Serge Henry n’est plus et c’est le turf mauricien qui perd l’un de ses plus illustres entraîneurs. Le recordman de victoires avec 672 réussites dans l’escarcelle. A Turf Magazine, on eu l’occasion de côtoyer l’homme quand il était encore plein de vie, mais aussi dans ses moments les plus difficiles. A toute sa famille, son épouse Linda, ses filles Nathalie et Caroline et son fils Jean-Michel, nous présentons nos plus vives sympathies.
Tout commença le 14 mai 1983 quand Serge Henry, qui avait obtenu une écurie à son nom, sella son tout premier gagnant, Alla Turca. Mais, auparavant, il avait été aux côtés de son père, qui portait le même prénom que lui, dans les années soixante au cours desquelles on parlait surtout d’un certain Mystic Snow qui allait par la suite faire partie de l’effectif de l’ancienne écurie Ruhee.
Lors d’une des dernières interviews que Serge Henry nous avait accordée — c’était en 2011 lors de sa 600e victoire qui avait été acquise par National Play sous la selle de Jason Holder — il déclarait qu’il avait connu une carrière fantastique avec le titre d’écurie championne en pas moins de 8 occasions. Mais il avait tenu à faire ressortir qu’il était toujours bien entouré par ses proches, son épouse Linda et ses enfants.
En fait, Linda a toujours été pour lui la compagne, l’amie, mais surtout The Lady. «Quelle femme !» avait-il lâché sans ambages. Celle qu’il avait rencontrée dans une petite ville du Maine, aux Etats-Unis et qui allait par la suite devenir son épouse. Une femme extraordinaire qui l’a toujours soutenu ainsi bien dans les moments de joie que dans les moments difficiles, comme cela a été le cas ces dernières années et surtout ces dernières semaines. Et lors de cette interview, il devait faire référence aux soins qui lui avaient été prodigués pour s’en sortir.

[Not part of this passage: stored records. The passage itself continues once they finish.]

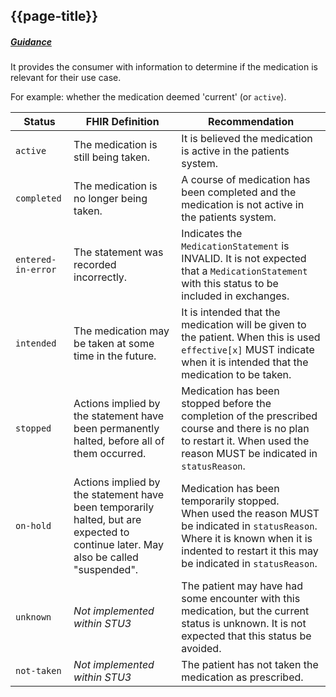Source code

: ## {{page-title}}

<h5><ins>Guidance</ins></h5>

<div class="nhsd-a-box nhsd-a-box--bg-light-yellow nhsd-!t-margin-bottom-6 nhsd-t-body">

It provides the consumer with information to determine if the medication is relevant for their use case.

For example: whether the medication deemed 'current' (or <code>active</code>).

<table data-responsive class="nhsd-!t-margin-bottom-6">
    <thead>
        <tr>
            <th data-no-sort>Status</th>
            <th data-no-sort>FHIR Definition</th>
            <th data-no-sort>Recommendation</th>
        </tr>
    </thead>
    <tbody>
        <!-- active -->
        <tr>
            <td><code>active</code></td>
            <td>
                The medication is still being taken.
            </td>
            <td>
                It is believed the medication is active in the patients system.
            </td>
        </tr>
        <!-- completed -->
        <tr>
            <td><code>completed</code></td>
            <td>
            	The medication is no longer being taken.
            </td>
            <td>
                A course of medication has been completed and the medication is not active in the patients system.
            </td>
        </tr>
        <!-- entered-in-error -->
        <tr>
            <td><code>entered-in-error</code></td>
            <td>
                The statement was recorded incorrectly.
            </td>
            <td>
                Indicates the <code>MedicationStatement</code> is INVALID. It is not expected that a <code>MedicationStatement</code> with this status to be included in exchanges.
            </td>
        </tr>
        <!-- intended -->
        <tr>
            <td><code>intended</code></td>
            <td>
                The medication may be taken at some time in the future.
            </td>
            <td>
                It is intended that the medication will be given to the patient. When this is used <code>effective[x]</code> MUST indicate when it is intended that the medication to be taken.
            </td>
        </tr>
        <!-- stopped -->
        <tr>
            <td><code>stopped</code></td>
            <td>
                Actions implied by the statement have been permanently halted, before all of them occurred.
            </td>
            <td>
                Medication has been stopped before the completion of the prescribed course and there is no plan to restart it. When used the reason MUST be indicated in <code>statusReason</code>.
            </td>
        </tr>
        <!-- on-hold -->
        <tr>
            <td><code>on-hold</code></td>
            <td>
                Actions implied by the statement have been temporarily halted, but are expected to continue later. May also be called "suspended".
            </td>
            <td>
                Medication has been temporarily stopped.
                <br />
                When used the reason MUST be indicated in <code>statusReason</code>.
                <br />
                Where it is known when it is indented to restart it this may be indicated in <code>statusReason</code>.
            </td>
        </tr>
        <!-- unknown -->
        <tr>
            <td><code>unknown</code></td>
            <td>
                <i>Not implemented within STU3</i>
            </td>
            <td>
                The patient may have had some encounter with this medication, but the current status is unknown. It is not expected that this status be avoided.
            </td>
        </tr>
        <!-- not-taken -->
        <tr>
            <td><code>not-taken</code></td>
            <td>
                <i>Not implemented within STU3</i>
            </td>
            <td>
                The patient has not taken the medication as prescribed.
            </td>
        </tr>        
    </tbody>
</table>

S’il savait pertinemment bien qu’il avait une santé précaire, il se battait pour être présent chaque matin auprès de ses chevaux.
Linda aussi en avait profité pour couvrir d’éloges celui qu’elle avait épousé en1965, soit six années après qu’ils se soient connus. Elle dira qu’avec l’âge Serge Henry possédait plus de qualités que de défauts et qu’il était souvent mal compris avant d’avouer qu’elle parvenait à tout contrôler pour conserver sa place en tant qu’épouse.
Pour sa part, sa fille Nathalie s’est surtout rapprochée de son père quand elle est retournée vivre à Maurice. Et, comme il fallait s’y attendre, l’amour pour la race équine ne tarda pas à la gagner. En 2013, lors d’un de ses premiers entretiens, celui qui consacrait son père en tant que recordman de victoires, elle avait trouvé que ce dernier n’allait jamais raccrocher tant il demeurait un lutteur. Elle est même allée jusqu’à  dire «Il restera au Champ de Mars jusqu’à son dernier souffle. Il mourra avec ma mère et moi à ses côtés. Il s’éteindra parmi ses chevaux qu’il aime tant…»
On serait tenté de dire que tel a été le cas. La dernière fois que nous avons eu l’occasion de voir Serge Henry au Champ de Mars, c’était lors de la 24e journée, le 10 août dernier, qui lui avait permis d’aller accueillir son dernier doublé, mais aussi son dernier gagnant, Donnie Brasco.
Le destin a voulu qu’il en soit ainsi et qu’il ne soit pas présent pour le Maiden 2014, l’objectif qu’il s’était fixé pour cette saison, et dont tout le monde disait que ce serait sa dernière tentative dans cette classique. La maladie a eu raison de lui et il s’en est allé sur la pointe des pieds, laissant un grand vide.